I am a proud progressive, who in my 12 years in office has been on the vanguard of the progressive movement in the State of Maryland. I have been a key leader on issues including: making the Dream Act a reality, supporting tougher gun laws, raising the minimum wage, promoting transgender and marriage equality, repealing the death penalty, advocating for clean energy and the protection of our bay. I am a passionate supporter of our unionized brothers and sisters and fiercely fought for their collective bargaining rights. As a member of the Ways & Means committee I have worked tirelessly to make our tax code fairer for all and as chair of the Education Subcommittee, I have advocated and promoted policies to enhance our nation leading K-12 system.
I hope that you’ll carefully consider the points that I have made when communicating my position, more honestly, to your members.

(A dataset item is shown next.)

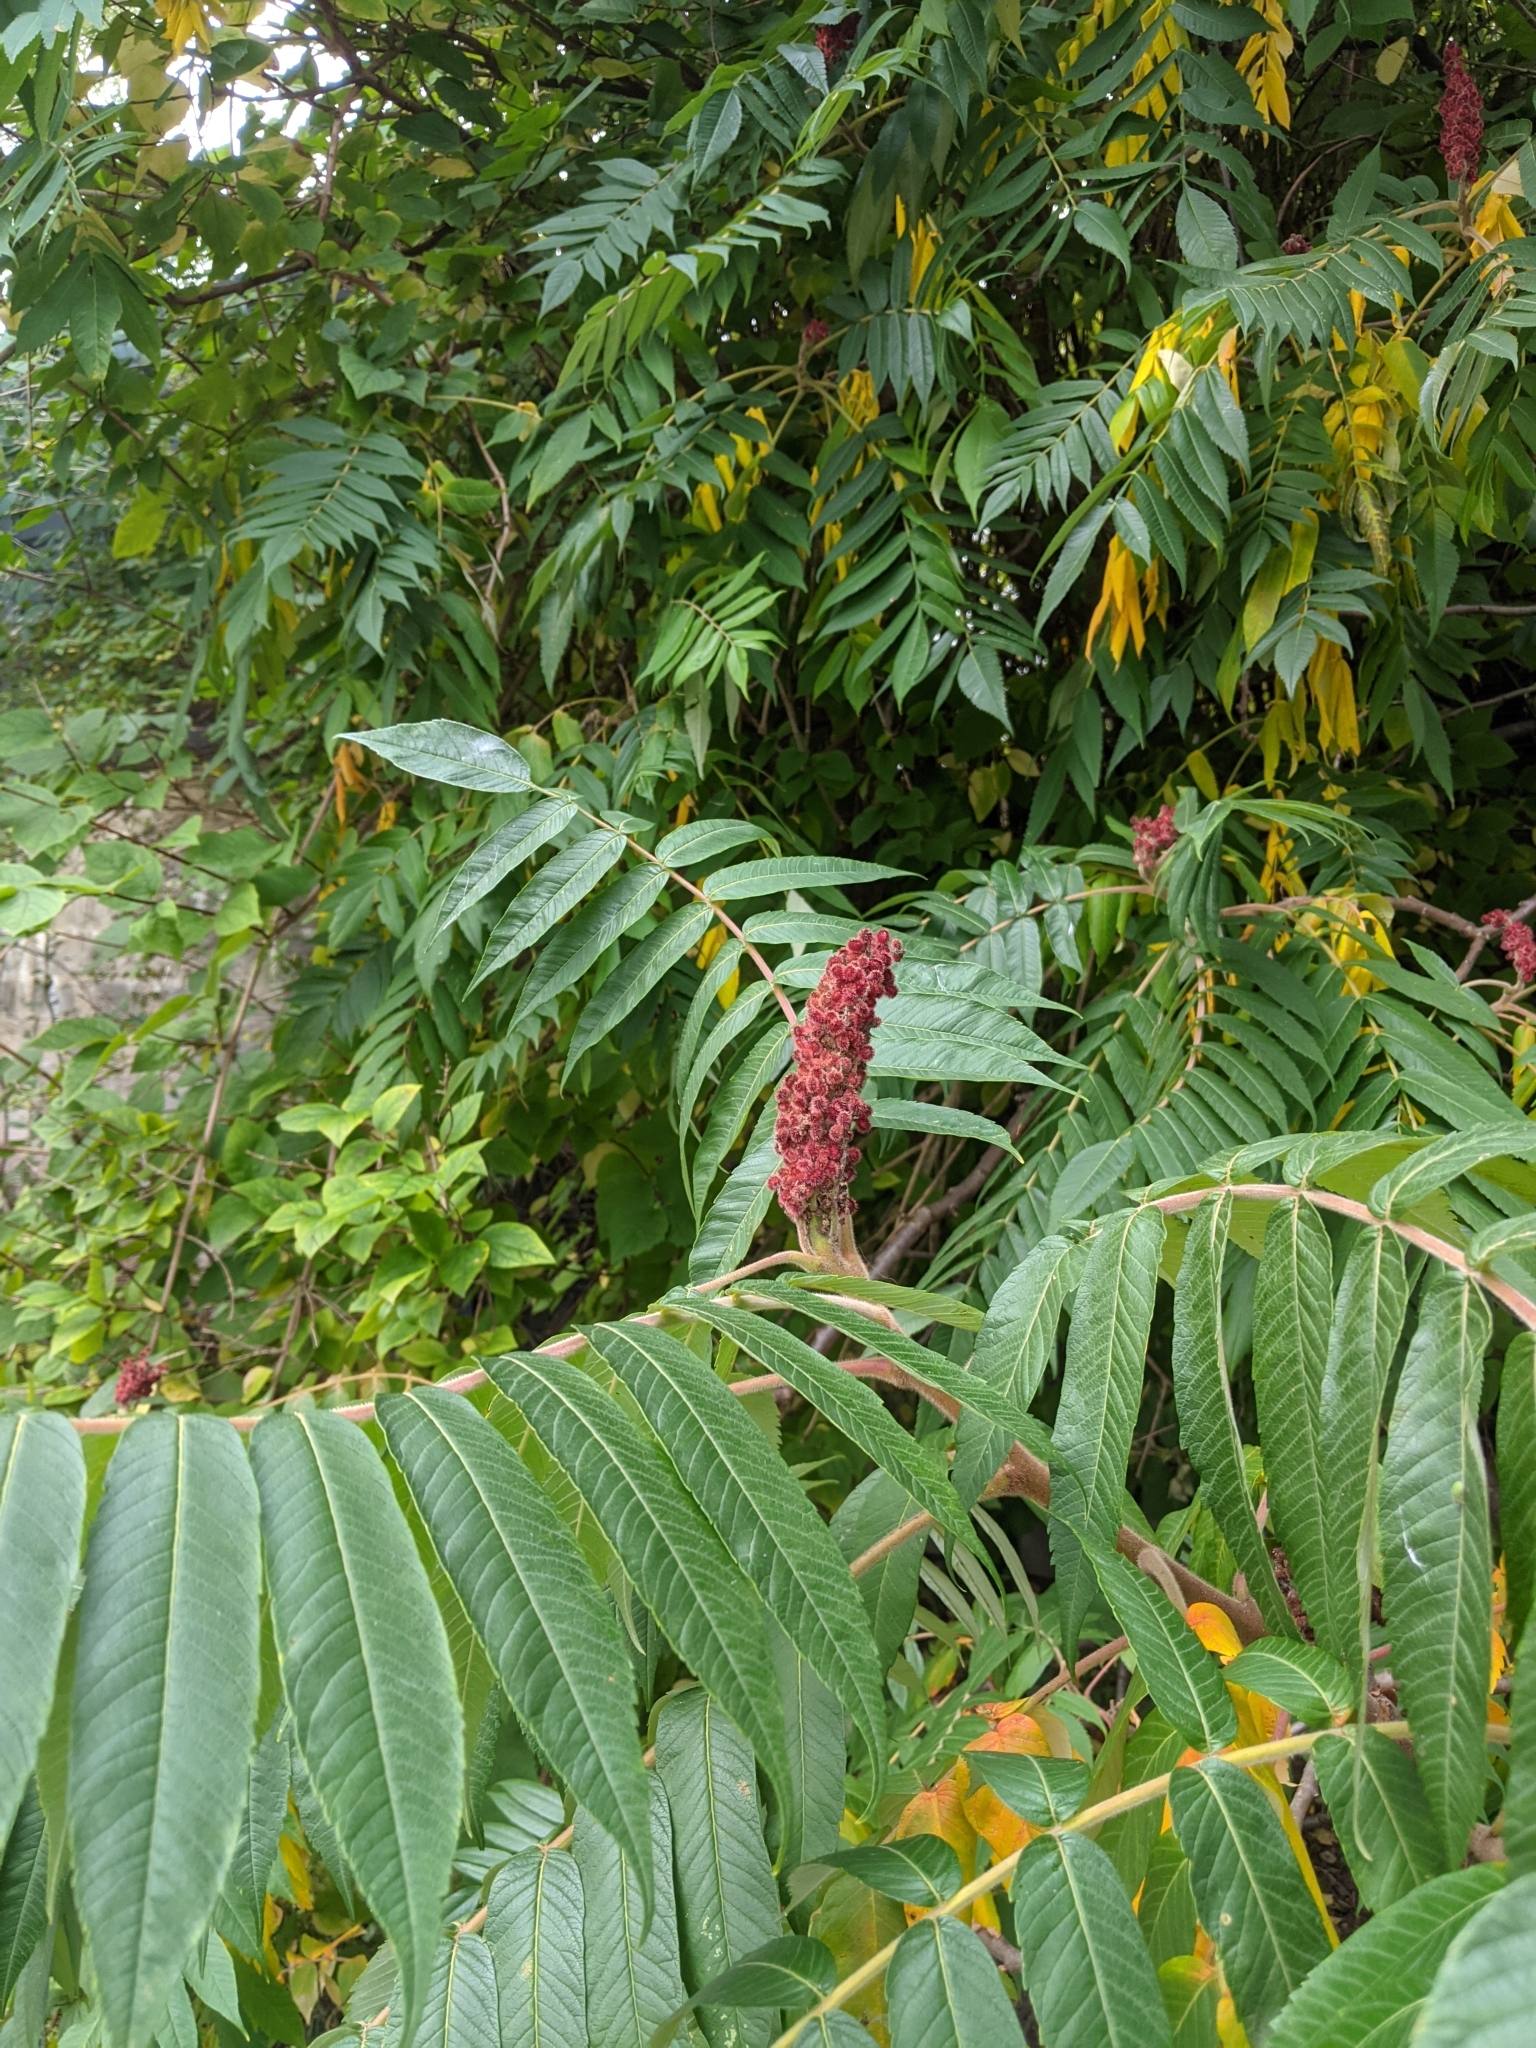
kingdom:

NARAL Pro-Choice Maryland PAC sent me the following statement in response to the earlier post on Seventh State regarding their endorsements in District 18:
The NPCM PAC recently made a clerical error that had a large and unfortunate impact. We understand the magnitude of our error and apologize for the confusion it has caused. We have reached out to each of the candidates, including Ms. Natali Fani-Gonzalez. The NARAL PAC board endorsed the incumbent candidates from District 18. We mistakenly issued an endorsement to a fourth candidate who was intended to receive a 100% Pro-Choice rating, which is used for candidates who do not receive an endorsement but reflects their Pro-Choice values.
I would have been very surprised if the PAC had not endorsed the incumbents, as they all are very supportive of reproductive freedom and I am not aware of any actions they have taken that would cause disgruntlement from NARAL Pro-Choice Maryland.
When I received, Natali Fani-Gonzalez’s communication, I thought perhaps their PAC had intended to endorse her either as a fourth candidate or in place of one of the incumbents because they thought she would be an exceptionally strong leader on the issue.
You can read Natali Fani-Gonzalez’s thoughts on the matter as well as the PAC’s response above and draw your own conclusions.
A few days ago, a one of three Democratic primary voter reached out to me to with some mildly interesting news: they had received a live telephone survey testing positive and negative messages regarding Jordan Cooper’s candidacy in the District 16 delegate race.
My educated guess would be that the poll is from Jordan Cooper’s campaign since any other candidate polling would not have focused on him, or at least also asked questions about Marc Korman, Hrant Jamgochian, Ariana Kelly and Bill Frick.
Except that Jordan Cooper says he did not do the poll. At any rate, it should make him feel good that someone is taking him very seriously. I guess we’ll see when the next campaign finance reports come out.